====== EXERCISE INPUTS

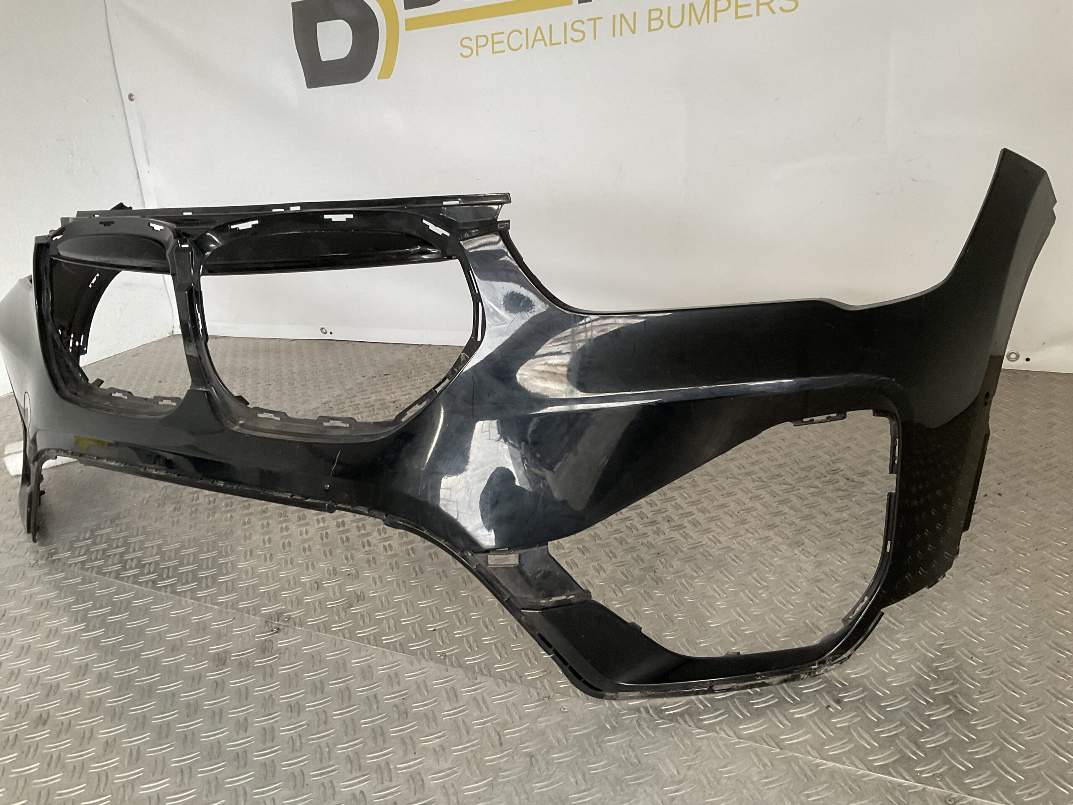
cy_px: 402
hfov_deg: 61.7
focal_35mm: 29
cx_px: 536
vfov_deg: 48.2
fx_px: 899
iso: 100
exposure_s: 1/50
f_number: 1.8
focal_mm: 3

============

# WHAT IS BEING ASKED
Since the copy must contain no pictures, return only the text of the records, exactly as it stands.

# EXPECTED ANSWER
cy_px: 402
hfov_deg: 61.7
focal_35mm: 29
cx_px: 536
vfov_deg: 48.2
fx_px: 899
iso: 100
exposure_s: 1/50
f_number: 1.8
focal_mm: 3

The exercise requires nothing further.